Nebraska Gov. Jim Pillen (R) signed an executive order Wednesday narrowly defining a person’s sex, a move that LGBTQ rights advocates have said will write transgender and gender-nonconforming people out of state law.
The executive order signed Wednesday by Pillen legally defines females as individuals “whose biological reproductive system is designed to produce ova” and males as individuals “whose biological reproductive system is developed to fertilize the ova of a female.” It charges state agencies to define a person’s sex as that with which they were assigned at birth.
Pillen in Wednesday’s order wrote that biological differences between cisgender males and females are “immutable” and “enduring” and “there are legitimate reasons to distinguish between the sexes” in areas where “biology, safety, and/or privacy are implicated.”
“It is common sense that men do not belong in women’s only spaces,” Pillen said Wednesday in a statement. “As Governor, it is my duty to protect our kids and women’s athletics, which means providing single-sex spaces for women’s sports, bathrooms, and changing rooms.”
The order, which went into effect immediately, will expire if Nebraska lawmakers pass legislation that bars transgender women and girls from competing on female school sports teams and prevents transgender people from using facilities that are consistent with their gender identity.
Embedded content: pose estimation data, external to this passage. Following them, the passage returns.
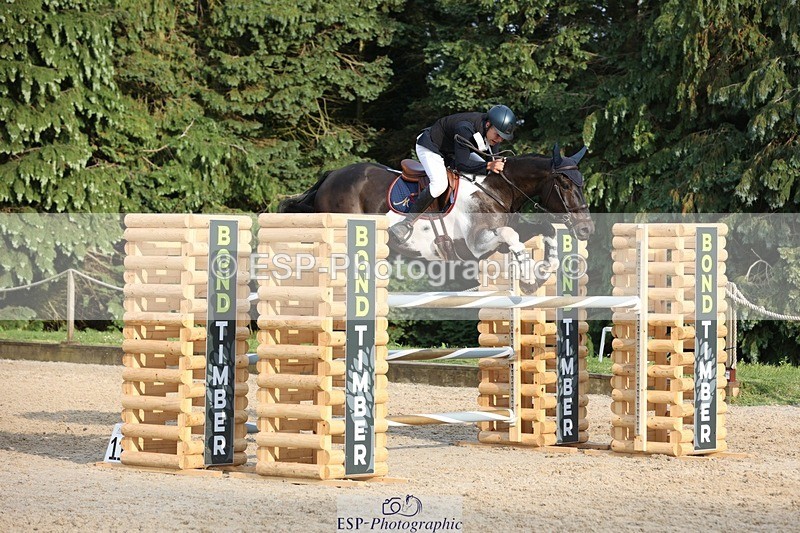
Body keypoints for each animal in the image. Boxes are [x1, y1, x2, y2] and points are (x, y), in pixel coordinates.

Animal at [278, 144, 594, 291]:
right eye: (565, 184)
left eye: (581, 183)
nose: (586, 229)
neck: (496, 189)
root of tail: (332, 175)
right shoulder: (475, 245)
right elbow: (512, 235)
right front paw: (529, 275)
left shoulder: (494, 242)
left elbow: (545, 229)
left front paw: (542, 272)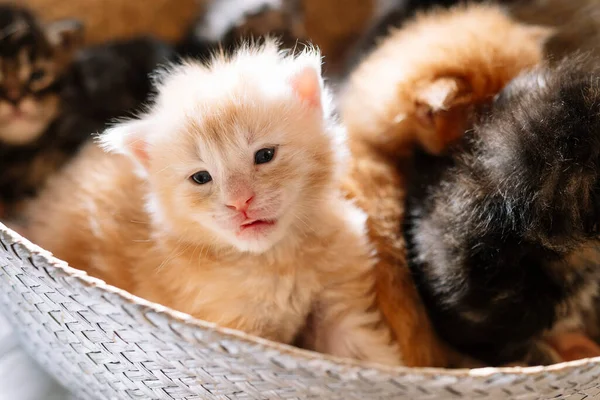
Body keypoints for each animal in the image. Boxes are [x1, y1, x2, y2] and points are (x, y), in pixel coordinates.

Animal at [27, 40, 404, 366]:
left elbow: (370, 358)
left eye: (264, 156)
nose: (240, 202)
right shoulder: (237, 336)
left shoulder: (341, 305)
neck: (277, 261)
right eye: (201, 178)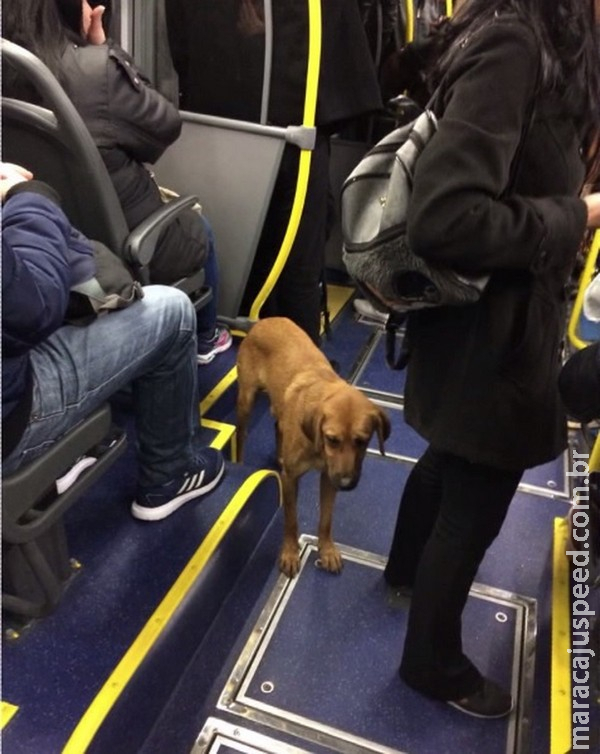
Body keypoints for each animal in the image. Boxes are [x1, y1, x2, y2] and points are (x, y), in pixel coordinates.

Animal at [234, 318, 390, 576]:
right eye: (332, 439)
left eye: (362, 440)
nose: (346, 484)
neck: (318, 448)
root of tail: (263, 321)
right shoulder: (290, 479)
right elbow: (291, 520)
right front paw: (289, 553)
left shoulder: (329, 478)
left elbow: (326, 519)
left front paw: (327, 550)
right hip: (246, 398)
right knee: (241, 435)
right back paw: (239, 460)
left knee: (278, 425)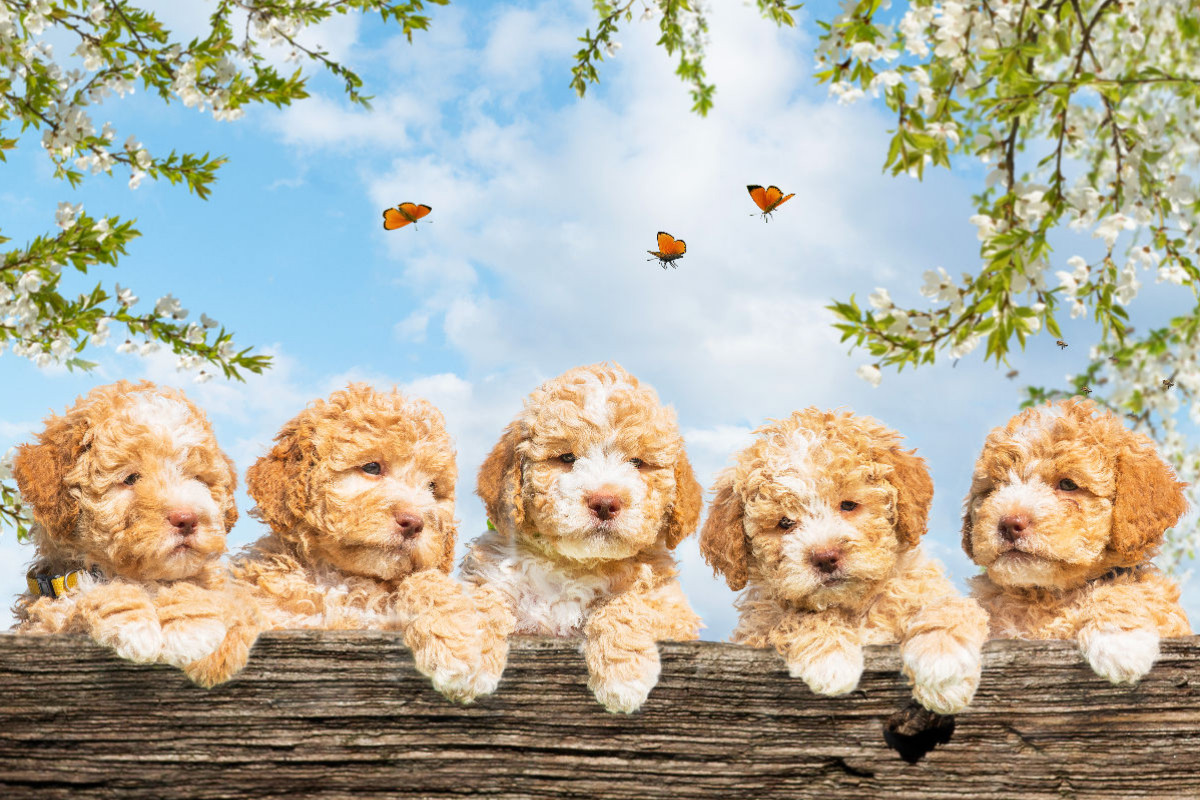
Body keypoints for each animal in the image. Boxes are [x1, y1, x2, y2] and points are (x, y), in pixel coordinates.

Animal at [12, 381, 261, 690]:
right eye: (130, 478)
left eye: (197, 479)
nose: (187, 519)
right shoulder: (46, 615)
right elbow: (91, 593)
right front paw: (134, 624)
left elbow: (202, 592)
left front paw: (194, 627)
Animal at [458, 362, 700, 714]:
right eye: (566, 458)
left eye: (637, 463)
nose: (605, 501)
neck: (576, 564)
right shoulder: (492, 579)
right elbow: (478, 604)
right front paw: (465, 661)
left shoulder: (671, 607)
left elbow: (627, 604)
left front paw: (623, 678)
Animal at [700, 410, 988, 714]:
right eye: (785, 523)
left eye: (848, 505)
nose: (825, 557)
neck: (854, 607)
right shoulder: (756, 631)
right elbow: (797, 617)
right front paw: (830, 660)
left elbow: (949, 606)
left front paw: (943, 664)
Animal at [964, 398, 1190, 686]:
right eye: (994, 488)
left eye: (1068, 484)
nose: (1009, 524)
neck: (1046, 595)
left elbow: (1128, 588)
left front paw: (1121, 642)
A bill to restrict transgender participation in school sports and limit access to restrooms and locker rooms was introduced this year by Republican state Sen. Kathleen Kauth. It failed to advance out of committee before the end of a chaotic legislative session marked by a months-long filibuster led by Democrats over another bill to ban gender-affirming health care for transgender minors.
That bill, also sponsored by Kauth, sought to prevent health care providers in Nebraska from administering puberty blockers, hormones and surgeries to transgender children and adolescents younger than 19. It passed after Republicans in the state’s unicameral Legislature combined the bill with another measure to ban abortion after 12 weeks of pregnancy.
Pillen signed the law in May, calling it “the most significant win for social conservative agenda in over a generation of Nebraska” during a signing ceremony in Lincoln. The law, which is scheduled to take effect Oct. 1, is currently being challenged by the American Civil Liberties Union.
In a post on X – the platform formerly known as Twitter – late Wednesday, state Sen. Megan Hunt, a Democrat who led this session’s filibuster with state Sen. Machaela Cavanaugh (D), criticized Pillen’s executive order, which was signed the same day the University of Nebraska’s volleyball team set a world record for women’s sports attendance.
“Unfortunately, the Governor took advantage of this historic day in which many Nebraskans are gathered together to celebrate and honor women’s athletics, and chose to divide us,” Hunt, who has a transgender child, wrote Wednesday. “The truth is, no executive order can erase trans people. They have always existed and always will.”
Laws narrowly defining a person’s sex were passed this year by Republicans in states including Montana, Kansas and Tennessee. They have been denounced by LGBTQ civil rights groups as attempts to block legal recognition of a transgender person’s gender identity. Oklahoma’s Republican Gov. Kevin Stitt signed an executive order almost identical to Pillen’s earlier this month.